■ The problem ■
From the entries below, retype only the lines from the one with "金塗装etc・・・)も全てお任せ下さい！高品質かつリ" through the one with "48bullsの詳細はこちら", exactly as written.
#### Exercise inputs
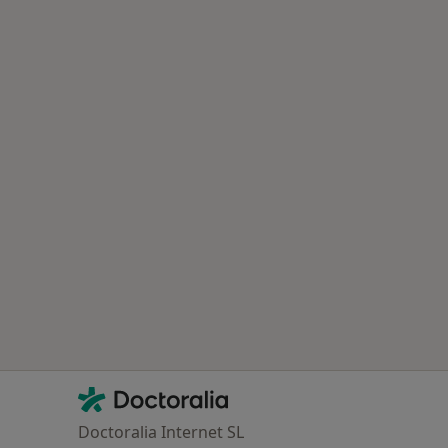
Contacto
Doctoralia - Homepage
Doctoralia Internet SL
########
#### Exercise inputs
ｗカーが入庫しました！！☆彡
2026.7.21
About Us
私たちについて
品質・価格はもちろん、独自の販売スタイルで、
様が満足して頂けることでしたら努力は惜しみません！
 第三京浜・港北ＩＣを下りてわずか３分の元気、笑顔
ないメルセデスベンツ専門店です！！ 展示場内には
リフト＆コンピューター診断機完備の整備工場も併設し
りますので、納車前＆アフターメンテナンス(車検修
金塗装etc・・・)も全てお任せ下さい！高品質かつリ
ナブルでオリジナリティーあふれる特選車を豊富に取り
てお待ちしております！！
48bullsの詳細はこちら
########
■ Problem solution ■
金塗装etc・・・)も全てお任せ下さい！高品質かつリ
ナブルでオリジナリティーあふれる特選車を豊富に取り
てお待ちしております！！
48bullsの詳細はこちら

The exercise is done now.